#### [Given text]
________

A pond that disrupted a drainage tile apparently has created a ripple effect with nearby landowners in the western part of the county.

 

The matter is a case study on the many drainage issues faced by the Shelby County Commissioners.

 

On Monday, the commissioners, convened as the County Drainage Board (file photo), heard from Mark Stevens about flooding on his property.

 

Stevens lives on County Road 250 West, south of State Road 44 near the Johnson County line.

 

This was his second trip to the Drainage Board about the problem.

 

“I come here a year ago; I have a drainage issue there, and, uh, I'm not sure if it's the ditch or the lake that was built next to me improperly, but there is an issue there, and I need it addressed somehow. Every year that, that, my yard is, is more and more of a lake, and somehow it needs to be addressed,” Stevens said.

 

The Glen Denning county legal drain runs southwest through Stevens' property, and his neighbor's land along with other properties. The drain is several miles long and empties into Sugar Creek.

 

When the neighbor's pond was dug about 10 years ago, it disrupted the tile, and though another tile was put in around the pond, it hasn't done the job, Stevens said.

 

An assessment attached to property tax bills would need to be placed on the landowners served by the drain to generate funds to make repairs.

 

Legal drains like the Glen Denning are created when landowners ask the commissioners to do so and agree to be assessed payments for the cost and maintenance incurred by the county.

 

Payments are calculated based on the amount of land each person owns.

________

[Saved data entries]
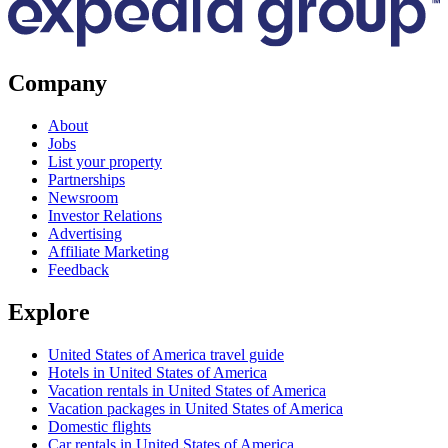
Company
About
Jobs
List your property
Partnerships
Newsroom
Investor Relations
Advertising
Affiliate Marketing
Feedback
Explore
United States of America travel guide
Hotels in United States of America
Vacation rentals in United States of America
Vacation packages in United States of America
Domestic flights
Car rentals in United States of America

________

#### [Exercise]
In the drainage article above, what does the Glen Denning county legal drain empty into?

#### [Response area]
Sugar Creek.